The above trial was done while recording from my laptop, which makes it quite slow (need a new one). The frame rate (FPS) without recording was about 30 FPS.
The detection can be set to the environment you like. You have the following parameters to adjust with.
- width (default: 640): The size of the webcam frame. Only has a small impact on performance. Notice, if you change this, it has impacts the processing image sizes through scale_factor.
- height (default: 480): The same as with width.
- scale_factor (default 2): which scales the processed image down. As it is implemented it can only do it with
- threshold (default: 20): It adjust how much change in the movement in order to detect it. The lower, the more it will detect.
- min_box (default: 200): The size of the smallest box it will detect.
- bg_frame = deque(maxlen(30)): The number of frames to keep in the background list. Should be larger than fg_frame.
- fg_frame = deque(maxlen(10)): The number of frames to keep in the foreground list.
Those are the most obvious parameters you can adjust in your program. Notice, than some are affecting each other. It is kept that way to keep the code simple.

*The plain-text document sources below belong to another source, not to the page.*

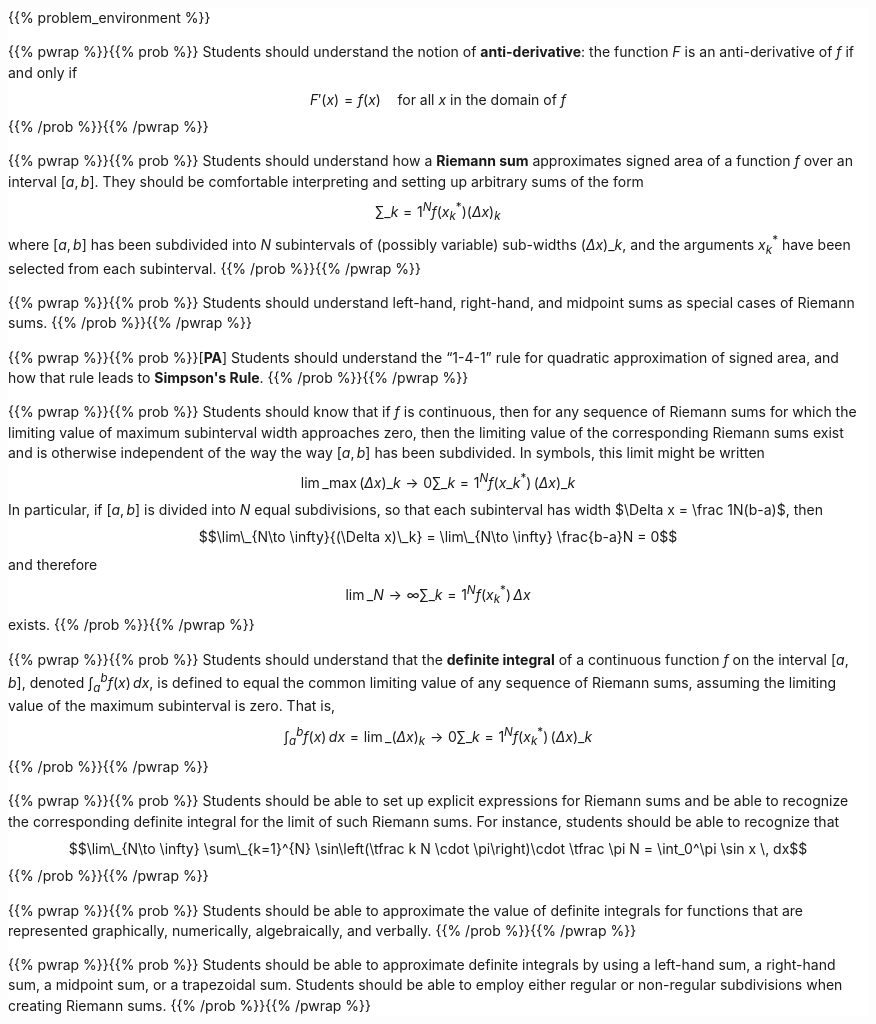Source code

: {{% problem_environment %}}


{{% pwrap %}}{{% prob %}} Students should understand the notion of **anti-derivative**: the function $F$ is an anti-derivative of $f$ if and only if
$$F'(x) = f(x) \quad \text{for all $x$ in the domain of $f$}$$
{{% /prob %}}{{% /pwrap %}}

{{% pwrap %}}{{% prob %}} Students should understand how a **Riemann sum** approximates signed area of a function $f$ over an interval $[a,b]$. They should be comfortable interpreting and setting up arbitrary sums of the form 
$$\sum\_{k=1}^N f(x_k^\ast) (\Delta x)_k$$
where $[a,b]$ has been subdivided into $N$ subintervals of (possibly variable) sub-widths $(\Delta x)\_k$, and the arguments $x_k^\ast$ have been selected from each subinterval.
{{% /prob %}}{{% /pwrap %}}

{{% pwrap %}}{{% prob %}} Students should understand left-hand, right-hand, and midpoint sums as special cases of Riemann sums.
{{% /prob %}}{{% /pwrap %}}

{{% pwrap %}}{{% prob %}}[**PA**] Students should understand the &ldquo;1-4-1&rdquo; rule for quadratic approximation of signed area, and how that rule leads to **Simpson's Rule**.
{{% /prob %}}{{% /pwrap %}}

{{% pwrap %}}{{% prob %}} Students should know that if $f$ is continuous, then for any sequence of Riemann sums for which the limiting value of maximum subinterval width approaches zero, then the limiting value of the corresponding Riemann sums exist and is otherwise independent of the way the way $[a,b]$ has been subdivided. In symbols, this limit might be written
$$\lim\_{\max (\Delta x)\_k\to 0} \sum\_{k=1}^N f(x\_k^\ast)\, (\Delta x)\_k$$
In particular, if $[a,b]$ is divided into $N$ equal subdivisions, so that each subinterval has width $\Delta x = \frac 1N(b-a)$, then 
$$\lim\_{N\to \infty}{(\Delta x)\_k} = \lim\_{N\to \infty} \frac{b-a}N = 0$$
and therefore  
$$\lim\_{N\to \infty} \sum\_{k=1}^N f(x^\ast_k)\, \Delta x$$
exists.
{{% /prob %}}{{% /pwrap %}}

{{% pwrap %}}{{% prob %}} Students should understand that the **definite integral** of a continuous function $f$ on the interval $[a,b]$, denoted $\int_a^b f(x)\, dx$, is defined to equal the common limiting value of any sequence of Riemann sums, assuming the limiting value of the maximum subinterval is zero. That is,
$$\int_a^b f(x)\, dx = \lim\_{(\Delta x)_k\to 0} \sum\_{k=1}^N f(x_k^\ast)\, (\Delta x)\_k$$
{{% /prob %}}{{% /pwrap %}}

{{% pwrap %}}{{% prob %}} Students should be able to set up explicit expressions for Riemann sums and be able to recognize the corresponding definite integral for the limit of such Riemann sums. For instance, students should be able to recognize that 
$$\lim\_{N\to \infty} \sum\_{k=1}^{N} \sin\left(\tfrac k N \cdot \pi\right)\cdot \tfrac \pi N = \int_0^\pi \sin x \, dx$$
{{% /prob %}}{{% /pwrap %}}

{{% pwrap %}}{{% prob %}} Students should be able to approximate the value of definite integrals  for functions that are represented graphically, numerically, algebraically, and verbally.
{{% /prob %}}{{% /pwrap %}}

{{% pwrap %}}{{% prob %}} Students should be able to approximate definite integrals by using a left-hand sum, a right-hand sum, a midpoint sum, or a trapezoidal sum. Students should be able to employ either regular or non-regular subdivisions when creating Riemann sums.
{{% /prob %}}{{% /pwrap %}}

If you increase the bg_frame to say, 120, you will see it slows down the processing. This is due to the long calculation done in get_background function. This can obviously be improved as it is a simple average we calculate. The reason I did not do it, is to keep it simple and understandable.
Also, I would like to try it out in real life to see how to fine-tune it at home. See how to set parameters to not get false positive due to changes in the lighting (if the sun suddenly shines in the room, or a cloud covers it).